Brief: With the pictures omitted, write out all of the listing exactly.

Information given:
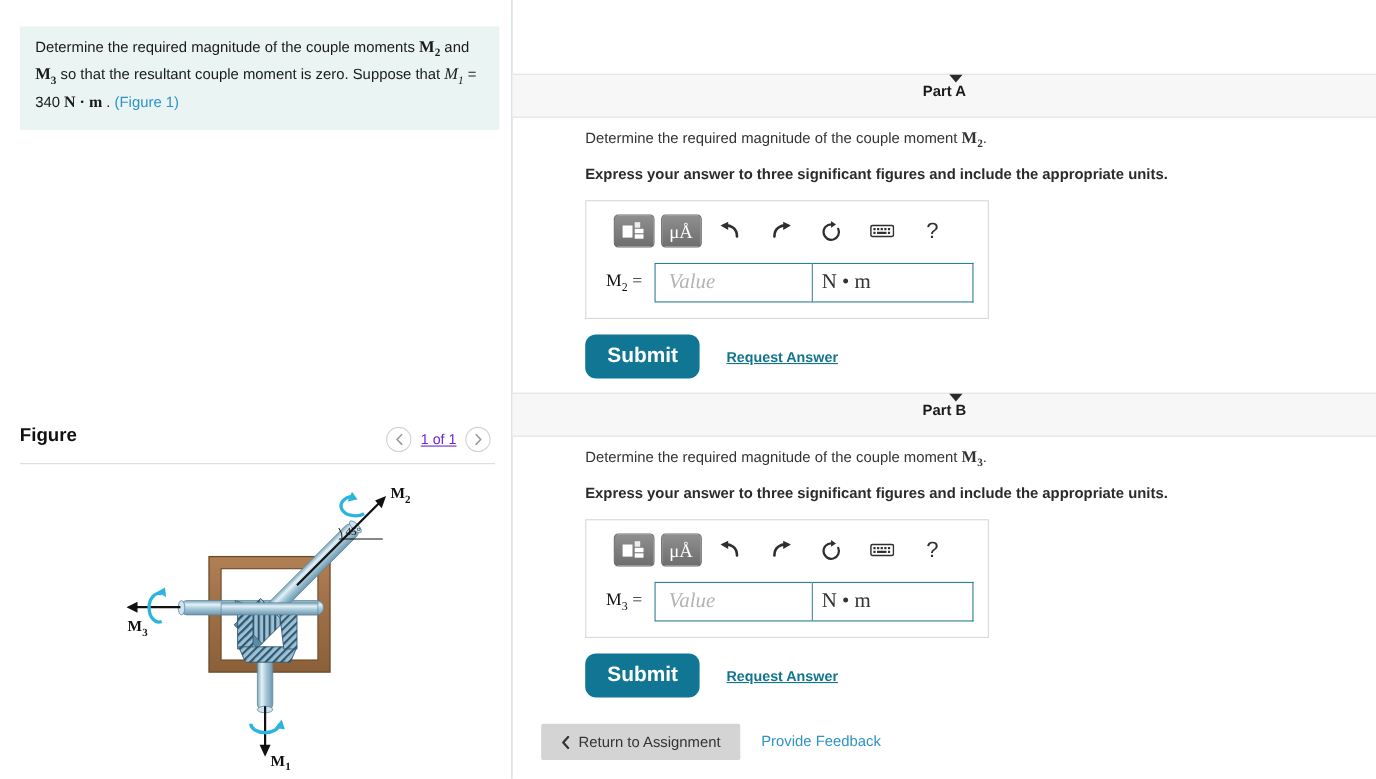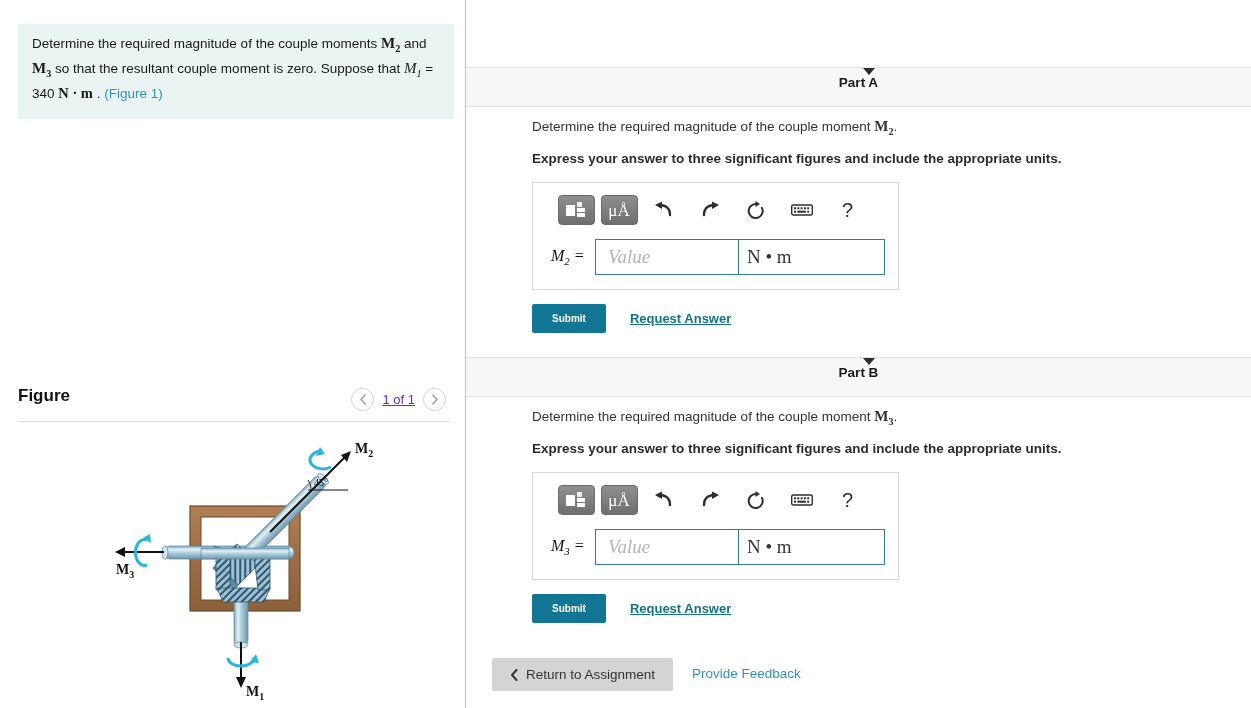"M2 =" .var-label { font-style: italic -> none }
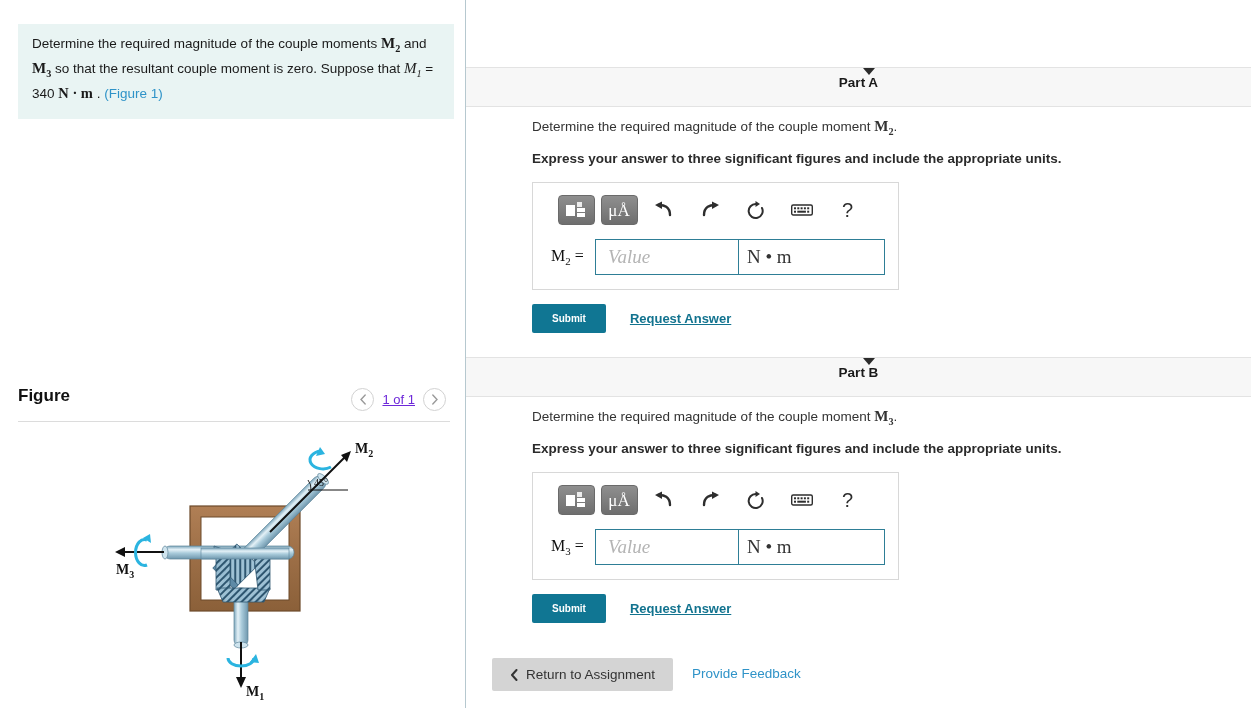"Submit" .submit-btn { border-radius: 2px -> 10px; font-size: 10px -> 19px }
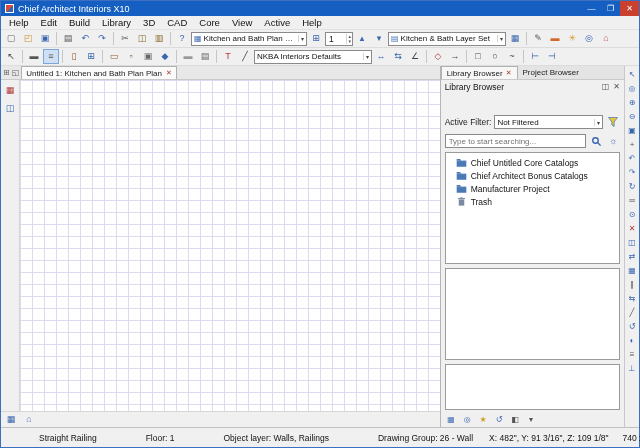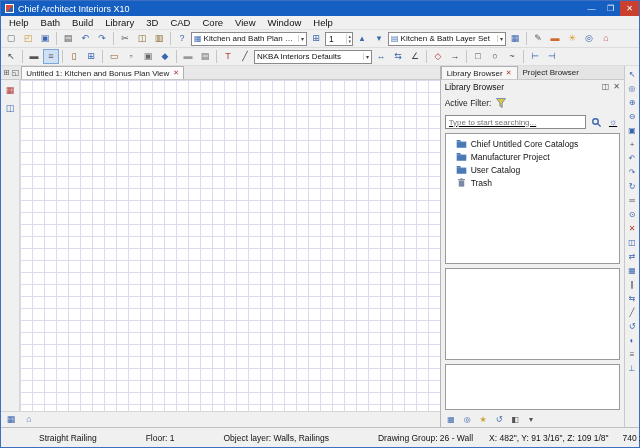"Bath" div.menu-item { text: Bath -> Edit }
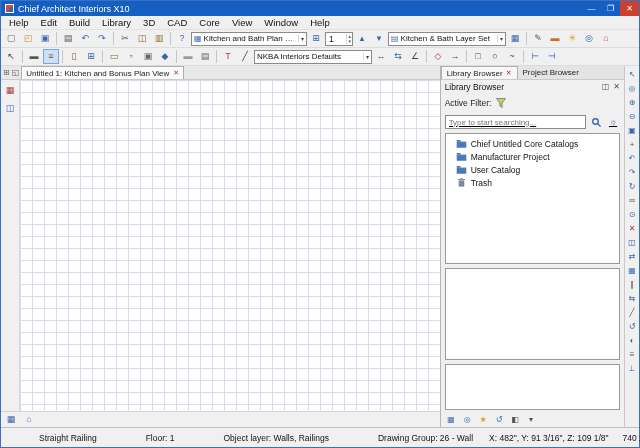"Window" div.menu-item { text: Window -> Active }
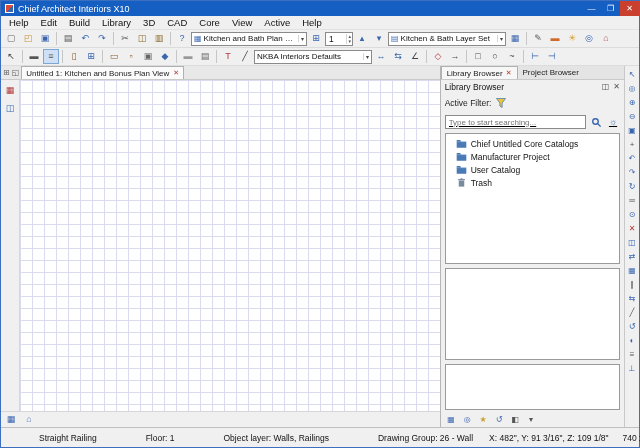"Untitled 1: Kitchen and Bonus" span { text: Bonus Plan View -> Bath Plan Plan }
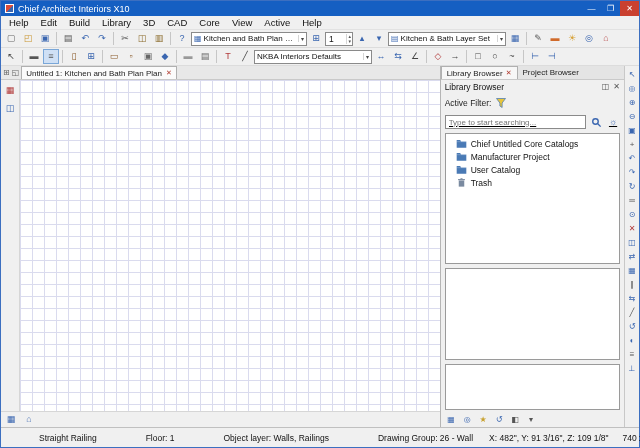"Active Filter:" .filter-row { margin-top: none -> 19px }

Result of this exercise:
"M2 =" .var-label { font-style: italic -> none }
"Submit" .submit-btn { border-radius: 2px -> 10px; font-size: 10px -> 19px }
"Bath" div.menu-item { text: Bath -> Edit }
"Window" div.menu-item { text: Window -> Active }
"Untitled 1: Kitchen and Bonus" span { text: Bonus Plan View -> Bath Plan Plan }
"Active Filter:" .filter-row { margin-top: none -> 19px }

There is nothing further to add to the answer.